“还好啦,不过……”
“不过什么?”
“不过,他说他不是你的husband(丈夫)。”也许大江怕我受到牵连才这么说的吧,可马克听后,他会怎么想呢?
见我没说话,辛迪接着说:“其实也没关系,谢先生也同意mark做他的wyer(律师)。”
“知道警察为什么抓他吗?”我又问道。
“谢先生违法了加拿大的《移民法》。”
“移民法?他不是移民呀。”
“他的visa(签证)过期了。”
不对呀。大江持有的是探亲签证,按说可以呆半年,可他才进来五个月,怎么会过期了呢?我忙跟辛迪解释。刚说没两句,她打断我,说:“我们查过了,谢先生是去年12月29日入境的,他最晚应该在6月29日离开加拿大。”

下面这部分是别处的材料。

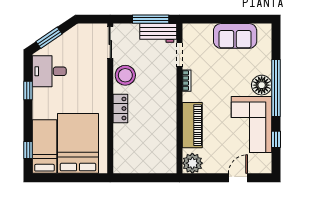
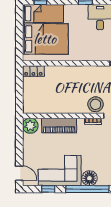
stool: (125, 75) -> (96, 104), moved
locker: (120, 108) -> (33, 71), moved
door: (238, 178) -> (19, 173), moved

这么说,大江来爱民顿之前已在多伦多呆了一个月。怪不得警察要等到6月30日才动手呢?可大江为何没跟我提这事呢?是疏忽还是他无计可施了?
金狱 第四部分(39)
见我半天没说话,辛迪问:“nancy,你还有问题吗?”她知道我的真实身份后,一直改叫我南希。
“有。你说,警察会把他遣返回中国吗?”我问道。
“按这里的法律,有这种可能。”
“我听说,只要送回去会被判处死刑,就不会遣返,是这样的吗?”
“你说得没错。可中国政府一定会告诉你,不会判他死刑。”
“这么说,这一招不灵了?”
“对谢先生来说,可能没用。”
我曾为自己的发现兴奋了一夜,可在她眼里却一文不值,不免有些垂头丧气。我是没招了,就看他们律师的了。
“那有什么办法能让他留下来呢?”
“ee(难民)。”
“难民?”
“是,但refugee board(难民委员会)批不批他,还很难讲。”
“你的意思,没把握?”
“可以这么说。”
“要是批不下来,是不是要被送回去?”
“他可以上诉,只要case(案子)没完,就不会要求他离开加拿大。”
“谢先生他什么意见?”
“他已经同意了。”
“你需要我做什么?”
“谢先生请你代付律师费。还有,mark打算先把他保释出来,你要准备一笔钱做保释金。”
“要多少钱?”
“具体数目,到时法庭会通知你的。我只是告诉你有这种可能。”
挂掉电话,我才想起大江拿的是哥国护照,要遣送回去,也应该被送回哥国呀。我抓起电话,刚想给辛迪拨电话,又把听筒放回到机座上。我觉得问她也未必能问出个结果来。再说,现在打听这事,也早了点。她不是说要申请难民吗?当务之急是要尽快凑钱赎人。辛迪没说保释金的具体数额,我估计价码不会小,再加上价格不菲的律师费,怎么也得要几十万,可我一下子去哪里弄这么一大笔钱?为救大江,我只能卖房。史蒂文知道后,乐不可支。当天他就来把经纪合同签了。为了尽快出手,史蒂文把房子的挂牌价定得很低。第二天就有人来看房。人家一来,我们就得回避。走之前,我还要把家里收拾得干干净净,装扮得漂漂亮亮的。一周的时间很快就过去了。看房的不少,可一份offer(还价)都没有。辛迪打来电话,她说大江的难民申请已经准备好了,催我付律师费。为了让她早点把申请递上去,我把手里的钱几乎全凑上了,才勉强付清首期。我别无选择,只好再降房价,连史蒂文都觉得降得有点多了,可我哪有时间跟那些精明的卖家周旋呀?好在房子很快找到了买主,不然连生计都成问题了。住了四个月,亏掉了百分之十。双方约定一个月后,也就是8月20日交房。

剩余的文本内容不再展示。